The global whisky market is growing as a whole, yet the amount of truly old, aged single malts is limited and dwindling in relative terms. I actually wrote an algorithm that factors in a variety of attributes: number of initial bottles, time in barrel, metascore from reviewers, popularity of distillery, how active the distillery is, etc. Then I tracked this back against historical data from auction sites and it was pretty close. The algorithm projects very healthy returns.

And yes, people always want to return to the source, they want the earliest examples of what they have come to love and what made a range popular.

Also, certain releases of Tun 1401 are harder to obtain depending on where you are in the world. However, like any investment, I would never advocate drawing all your bottles from one keg (or tun in this case). Diversification is key, but when you know that something is good it's not a bad idea to go into it hard for a time. For me, at the moment, Karuizawa, Brora, Tun 1401 and a few others are good investments right now.

I have not been selling. I am still in the acquisition stage. In total I do not have a lot of bottles, but the average bottle is worth a fair bit.

I expect, even if things don't perform very well, to have more than tripled my money within a decade with minimal risk.

For example, I have some bottles of 42 year old Karuizawa 1967. This is one of the oldest whiskies produced by Japan, with amazingly high scores by every critic that tried it, less than 200 bottles left in the world, the distillery has been obliterated off the face of the Earth. A year ago you could buy this drink for about £500 a bottle, now I reckon it's over £2000 and probably, within a decade those bottles could go for anything up to £10k if the market holds out.

You need to know what you're buying, but if you make a bad mistake or two you can always drink it or give it away as a nice gift or swap it with someone for something else.

There is still the odd bottle of batch 2 floating around and depending on how lucky you are (without giving away some of my sourcing secrets) you can find it for anything from £150 to £300 at this point in time. Naturally, I buy any £150 bottles I see.

Short term, I don't think UK batches will go up that quickly, but US batches and travel retail seem to double in price within a short time frame.
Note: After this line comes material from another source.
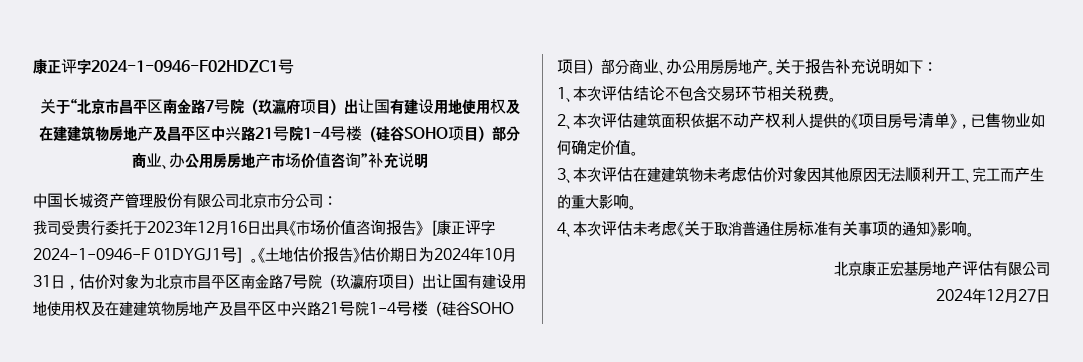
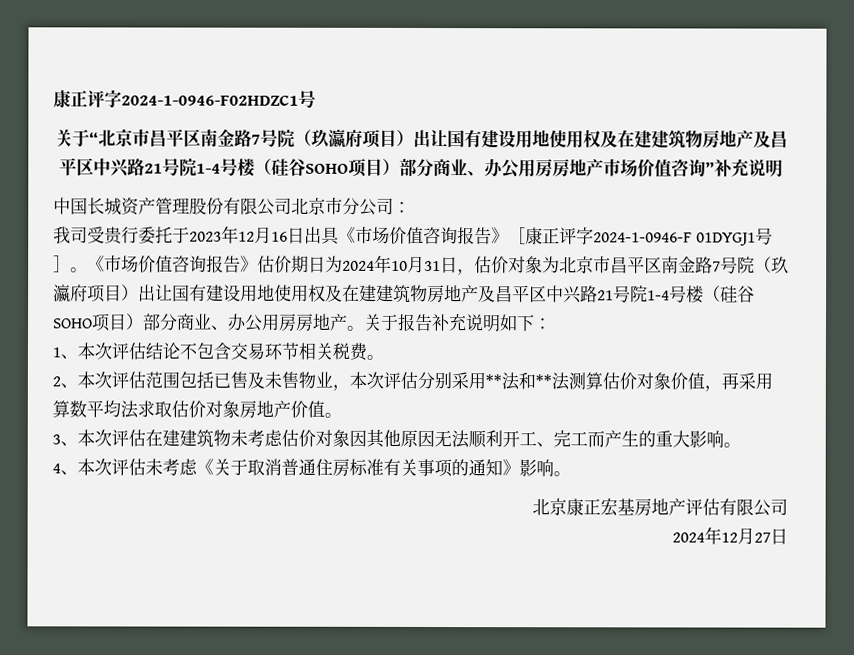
[265,247,325,262] 土地估价 -> [104,255,207,273] 市场价值咨询
[633,112,1045,129] [557,140,601,155] 建筑面积依据不动产权利人提供的《项目房号清单》，已售物业如何确定 -> [145,371,773,392] [52,400,291,419] 范围包括已售及未售物业，本次评估分别采用**法和**法测算估价对象价值，再采用算数平均法求取估价对象房地产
Over a 5 to 10 year window (which is my time frame). I would expect Batch 1 to be worth £2.5k to £5k and then all of the other early batches to be worth between £500 to £1500 depending on - frequency in auctions, published scores by noted reviewers, market expansion, etc.

It is increasingly seen as an iconic whisky and despite still being occasionally available in some bizarre outlets for retail price, it tracks higher every auction aside from being some of the best damned whiskies I have every drunk.